> [Entries provided]:
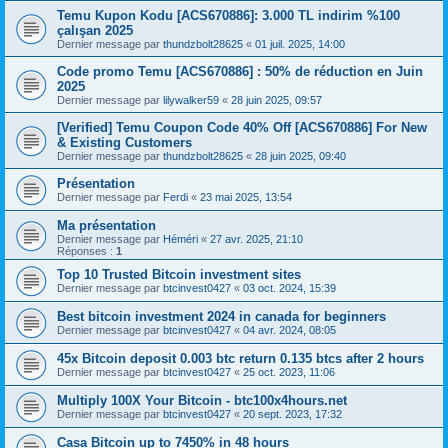
Temu Kupon Kodu [ACS670886]: 3.000 TL indirim %100
çalışan 2025
Dernier message par
thundzbolt28625
«
01 juil. 2025, 14:00
Code promo Temu [ACS670886] : 50% de réduction en Juin
2025
Dernier message par
lilywalker59
«
28 juin 2025, 09:57
[Verified] Temu Coupon Code 40% Off [ACS670886] For New
& Existing Customers
Dernier message par
thundzbolt28625
«
28 juin 2025, 09:40
Présentation
Dernier message par
Ferdi
«
23 mai 2025, 13:54
Ma présentation
Dernier message par
Héméri
«
27 avr. 2025, 21:10
Réponses :
1
Top 10 Trusted Bitcoin investment sites
Dernier message par
btcinvest0427
«
03 oct. 2024, 15:39
Best bitcoin investment 2024 in canada for beginners
Dernier message par
btcinvest0427
«
04 avr. 2024, 08:05
45x Bitcoin deposit 0.003 btc return 0.135 btcs after 2 hours
Dernier message par
btcinvest0427
«
25 oct. 2023, 11:06
Multiply 100X Your Bitcoin - btc100x4hours.net
Dernier message par
btcinvest0427
«
20 sept. 2023, 17:32
Casa Bitcoin up to 7450% in 48 hours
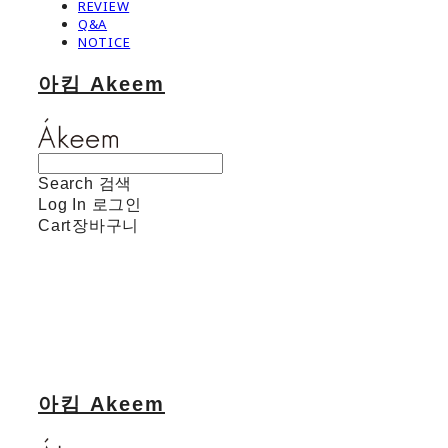
REVIEW
Q&A
NOTICE
아킴 Akeem
Search
검색
Log In
로그인
Cart
장바구니
아킴 Akeem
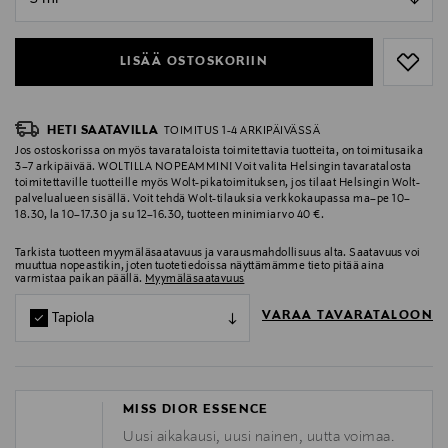
null
LISÄÄ OSTOSKORIIN
HETI SAATAVILLA
TOIMITUS 1-4 ARKIPÄIVÄSSÄ
Jos ostoskorissa on myös tavarataloista toimitettavia tuotteita, on toimitusaika
3–7 arkipäivää. WOLTILLA NOPEAMMIN! Voit valita Helsingin tavaratalosta
toimitettaville tuotteille myös Wolt-pikatoimituksen, jos tilaat Helsingin Wolt-
palvelualueen sisällä. Voit tehdä Wolt-tilauksia verkkokaupassa ma–pe 10–
18.30, la 10–17.30 ja su 12–16.30, tuotteen minimiarvo 40 €.
Tarkista tuotteen myymäläsaatavuus ja varausmahdollisuus alta. Saatavuus voi
muuttua nopeastikin, joten tuotetiedoissa näyttämämme tieto pitää aina
varmistaa paikan päällä.
Myymäläsaatavuus
VARAA TAVARATALOON
Tapiola
MISS DIOR ESSENCE
Uusi aikakausi, uusi nainen, uutta voimaa.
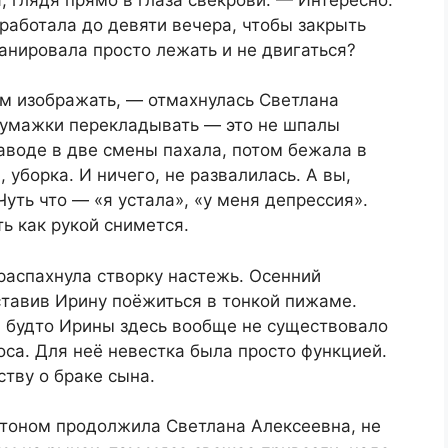
 работала до девяти вечера, чтобы закрыть
ланировала просто лежать и не двигаться?
зм изображать, — отмахнулась Светлана
бумажки перекладывать — это не шпалы
 заводе в две смены пахала, потом бежала в
, уборка. И ничего, не развалилась. А вы,
уть что — «я устала», «у меня депрессия».
ь как рукой снимется.
распахнула створку настежь. Осенний
ставив Ирину поёжиться в тонкой пижаме.
, будто Ирины здесь вообще не существовало
са. Для неё невестка была просто функцией.
тву о браке сына.
тоном продолжила Светлана Алексеевна, не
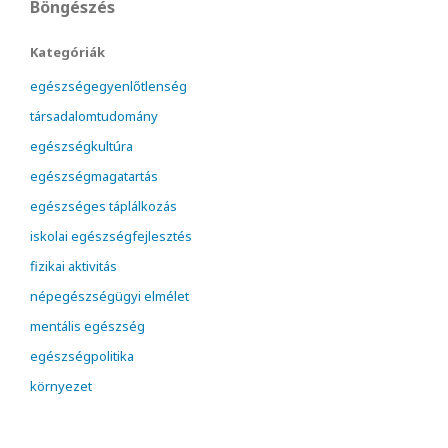
Böngészés
Kategóriák
egészségegyenlőtlenség
társadalomtudomány
egészségkultúra
egészségmagatartás
egészséges táplálkozás
iskolai egészségfejlesztés
fizikai aktivitás
népegészségügyi elmélet
mentális egészség
egészségpolitika
környezet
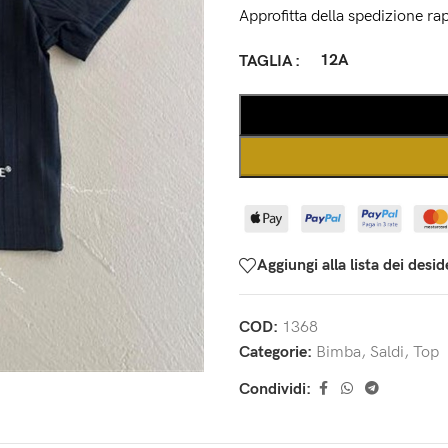
Approfitta della spedizione rap
12A
TAGLIA
Aggiungi alla lista dei desid
COD:
1368
Categorie:
Bimba
,
Saldi
,
Top
Condividi:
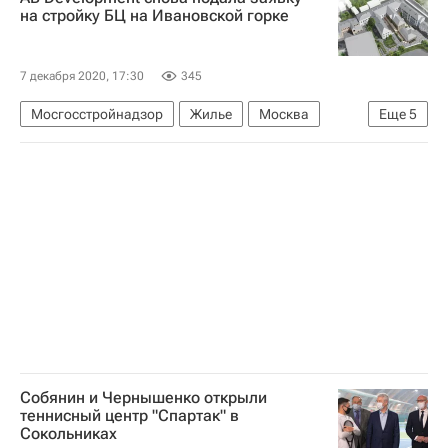
на стройку БЦ на Ивановской горке
7 декабря 2020, 17:30
345
Мосгосстройнадзор
Жилье
Москва
Еще
5
Архнадзор
Строительство
Коммерческая недвижимость
Офисы
Бизнес-центры
Собянин и Чернышенко открыли
теннисный центр "Спартак" в
Сокольниках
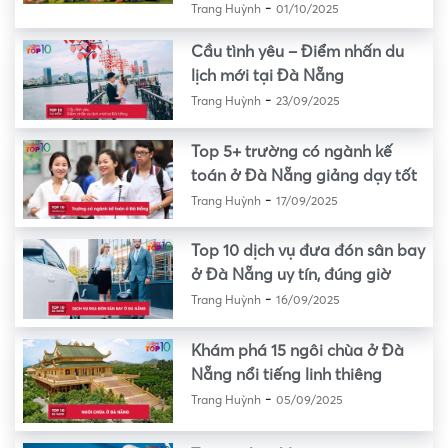
-
Trang Huỳnh
01/10/2025
Cầu tình yêu – Điểm nhấn du
lịch mới tại Đà Nẵng
-
Trang Huỳnh
23/09/2025
Top 5+ trường có ngành kế
toán ở Đà Nẵng giảng dạy tốt
-
Trang Huỳnh
17/09/2025
Top 10 dịch vụ đưa đón sân bay
ở Đà Nẵng uy tín, đúng giờ
-
Trang Huỳnh
16/09/2025
Khám phá 15 ngôi chùa ở Đà
Nẵng nổi tiếng linh thiêng
-
Trang Huỳnh
05/09/2025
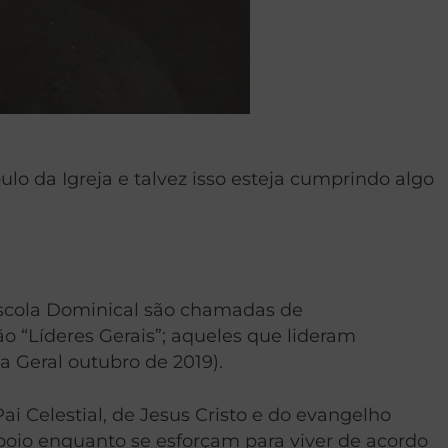
lo da Igreja e talvez isso esteja cumprindo algo
 Escola Dominical são chamadas de
ão “Líderes Gerais”; aqueles que lideram
ia Geral outubro de 2019).
i Celestial, de Jesus Cristo e do evangelho
poio enquanto se esforçam para viver de acordo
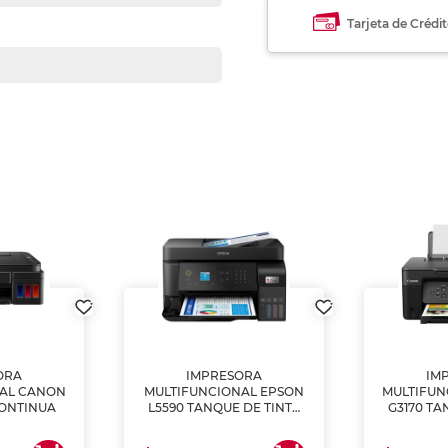
Tarjeta de Crédi
ORA
IMPRESORA
IM
NAL CANON
MULTIFUNCIONAL EPSON
MULTIFUN
CONTINUA
L5590 TANQUE DE TINTA
G3170 TA
(IMPRIME, COPIA Y
(IMPRI
ESCANEA)
ES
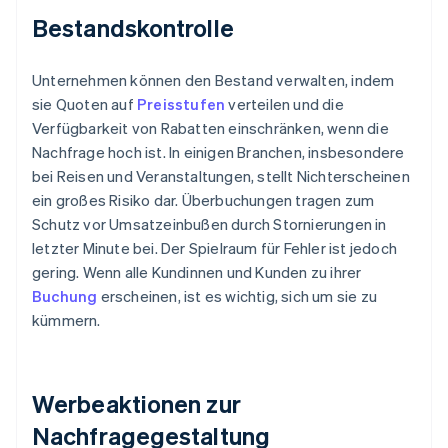
Bestandskontrolle
Unternehmen können den Bestand verwalten, indem
sie Quoten auf
Preisstufen
verteilen und die
Verfügbarkeit von Rabatten einschränken, wenn die
Nachfrage hoch ist. In einigen Branchen, insbesondere
bei Reisen und Veranstaltungen, stellt Nichterscheinen
ein großes Risiko dar. Überbuchungen tragen zum
Schutz vor Umsatzeinbußen durch Stornierungen in
letzter Minute bei. Der Spielraum für Fehler ist jedoch
gering. Wenn alle Kundinnen und Kunden zu ihrer
Buchung
erscheinen, ist es wichtig, sich um sie zu
kümmern.
Werbeaktionen zur
Nachfragegestaltung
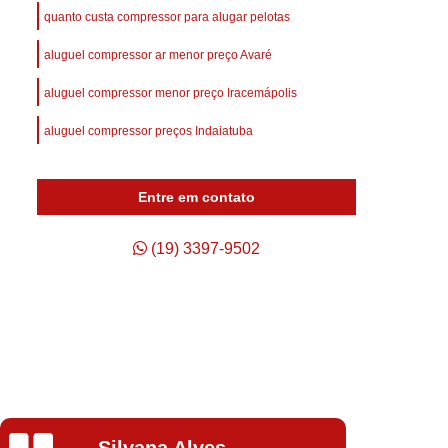
afuso
Compressor de Ar Parafuso
quanto custa compressor para alugar pelotas
Compressor de Ar Schulz Parafuso
aluguel compressor ar menor preço Avaré
Compressor do Ar
Compressor Rotativo Ar
aluguel compressor menor preço Iracemápolis
afuso
Unidade Compressora de Ar
aluguel compressor preços Indaiatuba
Compressor de Ar Parafuso Schulz
Compressor de Parafuso Atlas Copco
Entre em contato
so Duplo
Compressor Parafuso
p
Compressor Parafuso Atlas Copco
(19) 3397-9502
geração
Compressor Parafuso Schulz
arafuso
Compressor Tipo Parafuso
Compressor de Ar Comprimido Usado
Usado
Compressor de Ar Schulz Usado
o
Compressor de Ar Usado Schulz
Isabela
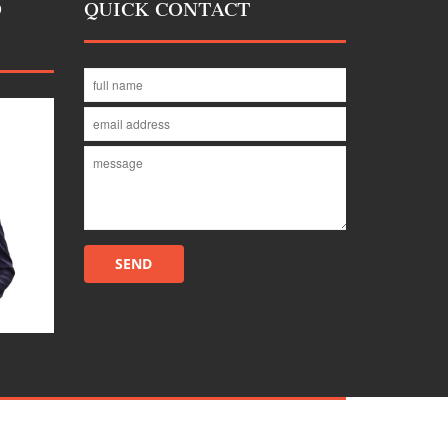
D
QUICK CONTACT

> [Work instructions]: State the number of lines in the entries above that contain the word "tuotteen", and nothing more.

> [Result below]: 2